The language State’s Attorney Mosser uses is misleading, paternalistic, and offensive. For example, she says:
It was introduced with no opportunity for those of us, who have made the pursuit of justice our profession, to be a part of the discussion.
State’s Attorney Mosser goes on to use scare tactics by saying:
What follows is a list of examples of the dangers of what has been created as part of this House Bill. (emphasis added)
And then she also writes that the legislation was introduced
…with the hopes that it could be forced through with little to no debate.
The Black legislators representing predominantly Black communities that have been over-policed for decades and have suffered the greatest as a consequence of systemic racism, coupled with community organizers and attorneys who have been on the frontlines of criminal justice reform for upwards of 5 decades, were involved in this debate. This debate did not start last month or even last year. It’s been raging for centuries.
I want to believe that she is a reformer. This letter says something very different about her. At best she is one of those that Dr. King decried nearly 60 years ago in his “Letter from a Birmingham Jail” when he described those who counseled Black people to WAIT. And this is the tactic she takes right after being elected. What happened to the political capital of the victor? If you ran on a reform agenda, how can you explain this back-tracking just weeks into office?

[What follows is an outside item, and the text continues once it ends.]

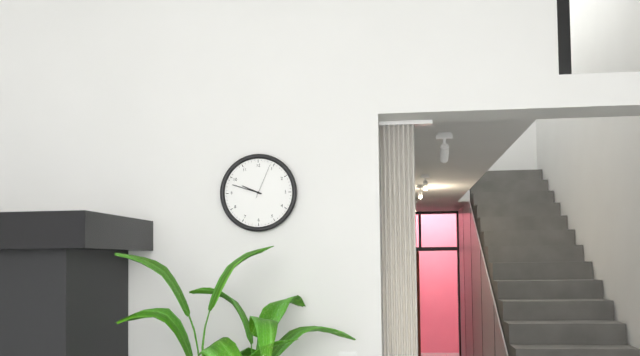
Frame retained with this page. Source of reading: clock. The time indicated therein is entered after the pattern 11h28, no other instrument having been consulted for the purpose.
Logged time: 9h48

The goal here is to galvanize public pressure to convince State’s Attorney Mosser that she has to walk the walk of criminal justice reform. The next election is 4 years away and a lot of lives will be impacted between now and then.
We need State’s Attorney Mosser to succeed as a reformer.
Feel free to share you own opinions on the positions staked out in this letter. It is full of misinformation, in some instances it uses extreme examples without considering the context of historical facts that precipitated the reform provisions, and in some instances it simply (and appallingly) fails to make sense.